Source material >>
>>

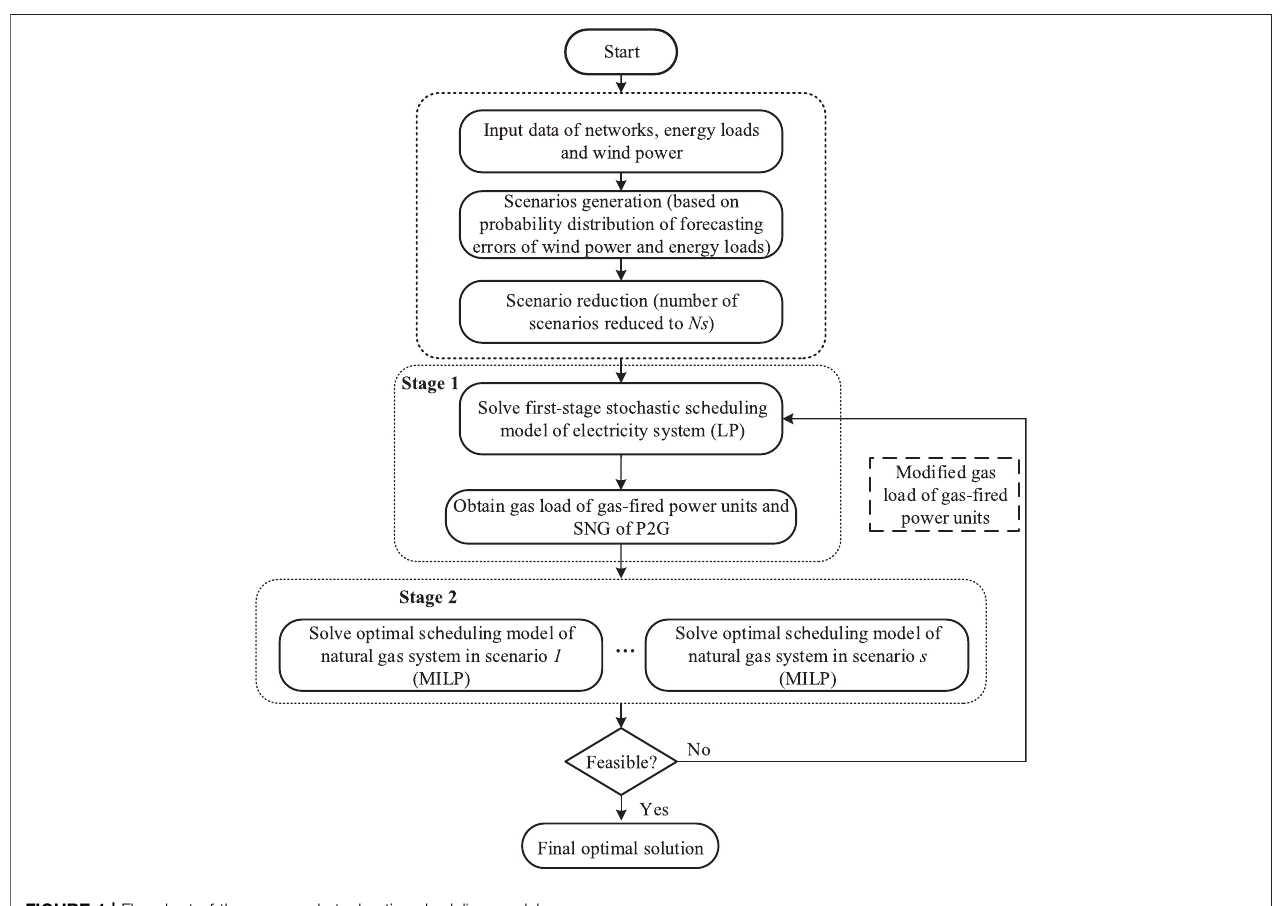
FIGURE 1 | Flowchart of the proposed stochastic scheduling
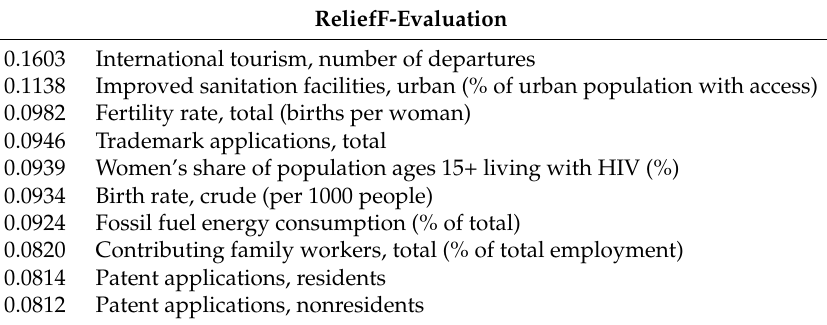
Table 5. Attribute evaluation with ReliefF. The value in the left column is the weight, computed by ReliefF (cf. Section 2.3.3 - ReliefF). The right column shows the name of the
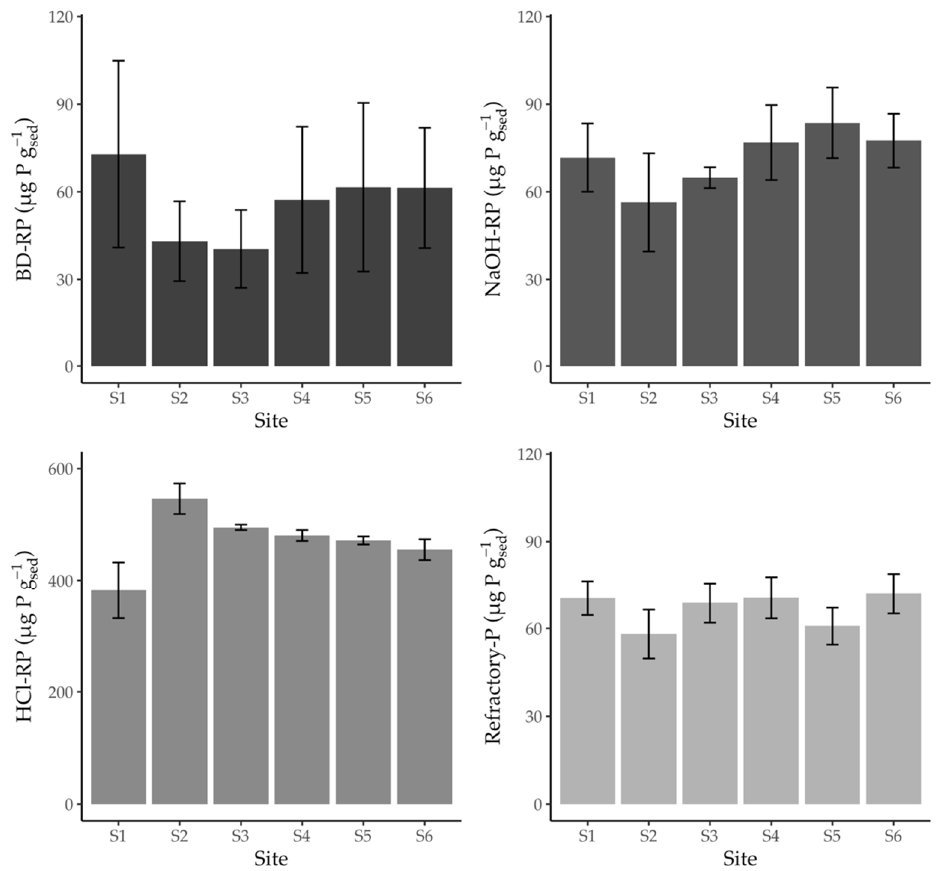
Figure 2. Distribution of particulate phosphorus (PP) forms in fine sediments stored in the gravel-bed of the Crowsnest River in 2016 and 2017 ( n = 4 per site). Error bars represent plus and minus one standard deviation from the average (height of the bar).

<<

Exercise goal >> With the pictures removed, return the full listing exactly as given.

The answer >>
FIGURE 1 | Flowchart of the proposed stochastic scheduling
Table 5. Attribute evaluation with ReliefF. The value in the left column is the weight, computed by ReliefF (cf. Section 2.3.3 - ReliefF). The right column shows the name of the
Figure 2. Distribution of particulate phosphorus (PP) forms in fine sediments stored in the gravel-bed of the Crowsnest River in 2016 and 2017 ( n = 4 per site). Error bars represent plus and minus one standard deviation from the average (height of the bar).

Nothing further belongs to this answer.